*Goal of the exercise*
Extract every line of the material that holds the string "from".

*Supplied material*
————————

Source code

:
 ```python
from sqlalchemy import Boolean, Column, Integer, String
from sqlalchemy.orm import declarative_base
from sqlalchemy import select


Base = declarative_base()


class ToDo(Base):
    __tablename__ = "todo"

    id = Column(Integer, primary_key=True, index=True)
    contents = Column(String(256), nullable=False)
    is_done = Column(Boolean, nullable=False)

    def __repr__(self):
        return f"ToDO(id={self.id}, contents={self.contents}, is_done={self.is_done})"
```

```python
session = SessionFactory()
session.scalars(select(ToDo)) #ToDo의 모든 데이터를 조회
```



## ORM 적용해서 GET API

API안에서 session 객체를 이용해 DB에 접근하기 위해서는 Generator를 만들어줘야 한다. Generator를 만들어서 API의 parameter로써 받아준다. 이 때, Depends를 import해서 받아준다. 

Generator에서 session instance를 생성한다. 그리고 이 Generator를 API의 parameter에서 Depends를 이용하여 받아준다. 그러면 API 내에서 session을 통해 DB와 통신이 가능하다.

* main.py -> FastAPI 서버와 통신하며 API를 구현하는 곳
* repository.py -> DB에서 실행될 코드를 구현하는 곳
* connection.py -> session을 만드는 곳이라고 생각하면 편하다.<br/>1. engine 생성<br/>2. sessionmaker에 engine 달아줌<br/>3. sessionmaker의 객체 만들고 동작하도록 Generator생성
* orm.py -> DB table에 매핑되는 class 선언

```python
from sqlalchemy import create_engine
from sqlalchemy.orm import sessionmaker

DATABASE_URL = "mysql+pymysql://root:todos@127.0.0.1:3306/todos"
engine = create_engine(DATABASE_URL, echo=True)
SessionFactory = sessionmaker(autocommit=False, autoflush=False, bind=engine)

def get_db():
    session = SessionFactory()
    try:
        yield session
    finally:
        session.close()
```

————————

*Response*
from sqlalchemy import Boolean, Column, Integer, String
from sqlalchemy.orm import declarative_base
from sqlalchemy import select
from sqlalchemy import create_engine
from sqlalchemy.orm import sessionmaker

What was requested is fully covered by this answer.